In the simulation tests, the authors use a ΛCDM N‑body run with 256³ particles and generate subsampled versions at 100 %, 50 %, 25 % and 12.5 % of the original particle number. By varying the persistence threshold from 1σ to 4σ, they observe a clear trade‑off: low thresholds produce an over‑connected network that includes many spurious branches, whereas thresholds of 3σ or higher retain the main filamentary skeleton while discarding noise‑induced artefacts. Importantly, the Betti numbers (β₀ for connected components, β₁ for loops/filaments, β₂ for voids) become stable for thresholds ≥3σ, even when half of the particles are replaced by random noise. This demonstrates that the persistence criterion is robust enough to recover the full topological invariant set directly from the particle distribution, a capability that surpasses traditional Friends‑of‑Friends (FoF) halo finders which only identify overdense peaks.

Applying the same pipeline to the SDSS DR7 spectroscopic sample, the authors first correct for red‑shift space distortions and convert galaxy positions to comoving coordinates. Despite the irregular sampling and survey mask, DisPerSE reconstructs a filament network that matches visually identified structures in previous works. A particularly striking result is the identification of an “optically faint” galaxy cluster at the intersection of several filaments. Follow‑up X‑ray observations with the SUZAKU satellite confirm the presence of hot intracluster gas, validating the filament‑based prediction. This case study illustrates the practical power of DisPerSE for discovering previously unknown astrophysical objects by exploiting the geometry of the cosmic web.

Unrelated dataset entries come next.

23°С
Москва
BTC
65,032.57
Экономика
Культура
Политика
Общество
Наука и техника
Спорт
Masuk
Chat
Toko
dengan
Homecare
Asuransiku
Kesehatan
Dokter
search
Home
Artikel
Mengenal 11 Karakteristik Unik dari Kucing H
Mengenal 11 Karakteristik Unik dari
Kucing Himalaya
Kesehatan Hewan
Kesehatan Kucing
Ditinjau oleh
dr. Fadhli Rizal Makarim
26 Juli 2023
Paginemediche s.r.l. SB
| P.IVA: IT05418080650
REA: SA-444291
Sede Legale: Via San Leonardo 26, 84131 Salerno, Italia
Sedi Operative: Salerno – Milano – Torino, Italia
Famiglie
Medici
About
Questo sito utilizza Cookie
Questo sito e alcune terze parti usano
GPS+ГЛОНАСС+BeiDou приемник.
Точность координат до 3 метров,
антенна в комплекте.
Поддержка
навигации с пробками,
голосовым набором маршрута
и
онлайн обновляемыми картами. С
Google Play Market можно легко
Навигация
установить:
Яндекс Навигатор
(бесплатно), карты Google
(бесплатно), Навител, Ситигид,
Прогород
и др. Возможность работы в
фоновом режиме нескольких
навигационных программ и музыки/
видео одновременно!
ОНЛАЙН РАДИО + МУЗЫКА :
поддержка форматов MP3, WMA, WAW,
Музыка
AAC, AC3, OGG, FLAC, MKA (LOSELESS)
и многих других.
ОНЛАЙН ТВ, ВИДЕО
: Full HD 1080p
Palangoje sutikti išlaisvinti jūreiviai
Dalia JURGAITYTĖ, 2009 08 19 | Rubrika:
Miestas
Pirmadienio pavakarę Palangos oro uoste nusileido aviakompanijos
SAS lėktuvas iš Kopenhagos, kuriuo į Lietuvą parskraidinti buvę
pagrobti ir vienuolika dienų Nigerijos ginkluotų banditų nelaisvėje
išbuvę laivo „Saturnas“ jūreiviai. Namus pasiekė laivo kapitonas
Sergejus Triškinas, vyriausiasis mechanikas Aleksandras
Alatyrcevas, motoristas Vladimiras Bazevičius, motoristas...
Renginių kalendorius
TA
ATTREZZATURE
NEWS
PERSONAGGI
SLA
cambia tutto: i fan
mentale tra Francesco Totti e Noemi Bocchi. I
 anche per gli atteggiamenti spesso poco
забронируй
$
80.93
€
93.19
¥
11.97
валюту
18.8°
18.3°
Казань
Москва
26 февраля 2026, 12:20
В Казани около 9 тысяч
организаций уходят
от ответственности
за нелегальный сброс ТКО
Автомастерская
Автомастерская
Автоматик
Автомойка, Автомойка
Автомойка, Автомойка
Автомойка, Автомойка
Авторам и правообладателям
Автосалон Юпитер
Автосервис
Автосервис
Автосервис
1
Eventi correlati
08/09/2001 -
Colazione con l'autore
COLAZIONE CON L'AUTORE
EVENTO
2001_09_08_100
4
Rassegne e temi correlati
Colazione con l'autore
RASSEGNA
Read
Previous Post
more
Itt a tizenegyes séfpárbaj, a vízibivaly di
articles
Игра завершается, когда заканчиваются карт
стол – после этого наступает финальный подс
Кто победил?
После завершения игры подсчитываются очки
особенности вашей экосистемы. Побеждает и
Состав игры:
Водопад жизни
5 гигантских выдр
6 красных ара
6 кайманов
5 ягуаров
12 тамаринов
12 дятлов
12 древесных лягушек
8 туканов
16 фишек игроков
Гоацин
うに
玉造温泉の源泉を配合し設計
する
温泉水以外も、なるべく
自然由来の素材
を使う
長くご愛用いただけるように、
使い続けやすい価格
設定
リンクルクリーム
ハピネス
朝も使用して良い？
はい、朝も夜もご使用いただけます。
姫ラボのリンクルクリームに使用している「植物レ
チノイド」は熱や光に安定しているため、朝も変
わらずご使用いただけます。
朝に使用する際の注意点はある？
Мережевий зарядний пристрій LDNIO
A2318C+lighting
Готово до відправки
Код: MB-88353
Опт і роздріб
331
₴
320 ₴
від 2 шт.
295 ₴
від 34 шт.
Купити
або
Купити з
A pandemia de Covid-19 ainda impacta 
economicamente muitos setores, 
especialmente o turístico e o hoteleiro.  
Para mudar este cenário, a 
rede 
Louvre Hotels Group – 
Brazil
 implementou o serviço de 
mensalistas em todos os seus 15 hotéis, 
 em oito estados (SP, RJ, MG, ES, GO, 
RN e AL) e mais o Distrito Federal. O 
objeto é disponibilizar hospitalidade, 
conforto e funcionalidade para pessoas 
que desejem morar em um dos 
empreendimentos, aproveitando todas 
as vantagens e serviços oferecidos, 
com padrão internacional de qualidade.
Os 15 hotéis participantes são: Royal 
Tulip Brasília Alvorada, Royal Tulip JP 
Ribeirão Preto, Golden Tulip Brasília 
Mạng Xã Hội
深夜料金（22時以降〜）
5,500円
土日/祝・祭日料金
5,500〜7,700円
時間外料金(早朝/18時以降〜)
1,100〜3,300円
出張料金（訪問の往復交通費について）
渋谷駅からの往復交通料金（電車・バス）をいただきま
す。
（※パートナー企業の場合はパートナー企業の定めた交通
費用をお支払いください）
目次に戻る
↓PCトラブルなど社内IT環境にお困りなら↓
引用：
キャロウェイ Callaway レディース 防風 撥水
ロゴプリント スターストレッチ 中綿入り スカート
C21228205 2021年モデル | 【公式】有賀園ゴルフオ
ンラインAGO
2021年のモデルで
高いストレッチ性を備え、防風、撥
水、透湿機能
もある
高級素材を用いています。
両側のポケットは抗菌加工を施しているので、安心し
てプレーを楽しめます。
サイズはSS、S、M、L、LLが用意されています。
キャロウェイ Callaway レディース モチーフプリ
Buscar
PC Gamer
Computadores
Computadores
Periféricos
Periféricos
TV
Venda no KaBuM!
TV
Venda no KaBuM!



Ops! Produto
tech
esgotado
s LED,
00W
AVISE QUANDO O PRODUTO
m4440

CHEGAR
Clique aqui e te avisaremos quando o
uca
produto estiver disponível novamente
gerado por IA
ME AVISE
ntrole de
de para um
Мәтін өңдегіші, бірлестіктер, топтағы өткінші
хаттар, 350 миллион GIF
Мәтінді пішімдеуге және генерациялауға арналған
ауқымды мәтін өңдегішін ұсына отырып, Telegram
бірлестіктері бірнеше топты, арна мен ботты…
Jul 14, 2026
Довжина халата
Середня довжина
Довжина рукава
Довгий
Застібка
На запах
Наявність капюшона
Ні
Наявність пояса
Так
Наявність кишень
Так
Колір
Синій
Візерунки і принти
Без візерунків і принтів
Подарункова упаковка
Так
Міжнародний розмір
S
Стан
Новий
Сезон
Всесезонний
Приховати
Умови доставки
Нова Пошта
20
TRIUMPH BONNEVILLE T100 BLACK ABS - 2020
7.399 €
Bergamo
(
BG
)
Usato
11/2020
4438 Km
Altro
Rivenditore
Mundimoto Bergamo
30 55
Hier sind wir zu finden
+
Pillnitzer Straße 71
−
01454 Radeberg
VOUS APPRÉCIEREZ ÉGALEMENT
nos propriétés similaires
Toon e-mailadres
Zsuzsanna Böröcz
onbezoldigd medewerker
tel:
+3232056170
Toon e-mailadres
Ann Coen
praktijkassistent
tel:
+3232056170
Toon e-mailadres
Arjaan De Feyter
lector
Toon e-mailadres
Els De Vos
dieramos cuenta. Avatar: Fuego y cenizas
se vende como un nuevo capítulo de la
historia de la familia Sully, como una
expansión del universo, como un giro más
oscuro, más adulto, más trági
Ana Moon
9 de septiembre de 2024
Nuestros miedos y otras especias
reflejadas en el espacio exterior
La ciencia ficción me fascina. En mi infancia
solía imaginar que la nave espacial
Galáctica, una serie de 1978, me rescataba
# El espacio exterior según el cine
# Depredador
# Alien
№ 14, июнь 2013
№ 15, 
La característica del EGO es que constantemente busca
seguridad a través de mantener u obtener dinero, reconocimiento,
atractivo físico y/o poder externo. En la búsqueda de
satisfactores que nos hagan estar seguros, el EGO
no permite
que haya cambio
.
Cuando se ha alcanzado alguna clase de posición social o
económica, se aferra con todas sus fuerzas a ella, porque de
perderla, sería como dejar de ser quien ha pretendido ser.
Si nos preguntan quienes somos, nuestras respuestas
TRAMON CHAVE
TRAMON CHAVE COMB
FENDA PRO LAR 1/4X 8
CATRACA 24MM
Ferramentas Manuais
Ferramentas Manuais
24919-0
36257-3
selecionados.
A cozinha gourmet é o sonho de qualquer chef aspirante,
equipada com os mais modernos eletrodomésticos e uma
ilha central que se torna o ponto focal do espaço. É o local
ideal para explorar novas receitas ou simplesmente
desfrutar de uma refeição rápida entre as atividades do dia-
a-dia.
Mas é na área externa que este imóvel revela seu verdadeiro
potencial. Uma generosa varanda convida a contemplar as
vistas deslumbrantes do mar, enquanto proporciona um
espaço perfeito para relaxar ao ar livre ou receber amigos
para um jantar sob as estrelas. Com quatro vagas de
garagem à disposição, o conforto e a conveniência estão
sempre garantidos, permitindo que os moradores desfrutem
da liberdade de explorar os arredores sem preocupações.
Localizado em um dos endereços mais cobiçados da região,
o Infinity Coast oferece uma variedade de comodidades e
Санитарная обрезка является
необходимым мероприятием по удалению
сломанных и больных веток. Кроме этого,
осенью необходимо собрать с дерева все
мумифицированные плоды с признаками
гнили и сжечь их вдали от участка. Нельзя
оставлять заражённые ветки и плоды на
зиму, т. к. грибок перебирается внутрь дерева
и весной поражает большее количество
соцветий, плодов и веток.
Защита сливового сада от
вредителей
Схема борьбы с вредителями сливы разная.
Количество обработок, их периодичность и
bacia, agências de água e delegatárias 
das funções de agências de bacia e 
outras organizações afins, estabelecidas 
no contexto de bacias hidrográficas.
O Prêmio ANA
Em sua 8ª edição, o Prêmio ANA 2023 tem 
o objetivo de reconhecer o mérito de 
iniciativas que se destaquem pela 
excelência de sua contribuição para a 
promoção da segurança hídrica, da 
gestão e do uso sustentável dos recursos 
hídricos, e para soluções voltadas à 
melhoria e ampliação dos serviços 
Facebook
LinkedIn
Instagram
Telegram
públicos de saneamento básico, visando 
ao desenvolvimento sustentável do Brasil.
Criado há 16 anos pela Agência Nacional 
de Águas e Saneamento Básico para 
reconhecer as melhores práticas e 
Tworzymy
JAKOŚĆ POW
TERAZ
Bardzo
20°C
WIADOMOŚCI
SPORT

The paper also provides a quantitative analysis of how Betti numbers evolve with the persistence threshold, offering a diagnostic tool for assessing the completeness and reliability of the extracted skeleton. The authors argue that the persistence‑based selection is analogous to a statistically calibrated FoF linking length, but with the added advantage of simultaneously delivering a self‑consistent description of filaments and walls.

Finally, the authors make the resulting filament catalogue publicly available, encouraging the community to use it for a wide range of investigations, such as galaxy evolution along filaments, matter flow into clusters, and constraints on dark energy through the large‑scale topology. The work establishes DisPerSE as a robust, noise‑resilient, and theoretically grounded method for cosmic‑web analysis, capable of handling both dense simulation data and sparse observational samples. Future extensions to upcoming large surveys (e.g., DESI, Euclid, LSST) are anticipated to further enhance our understanding of the Universe’s filamentary architecture.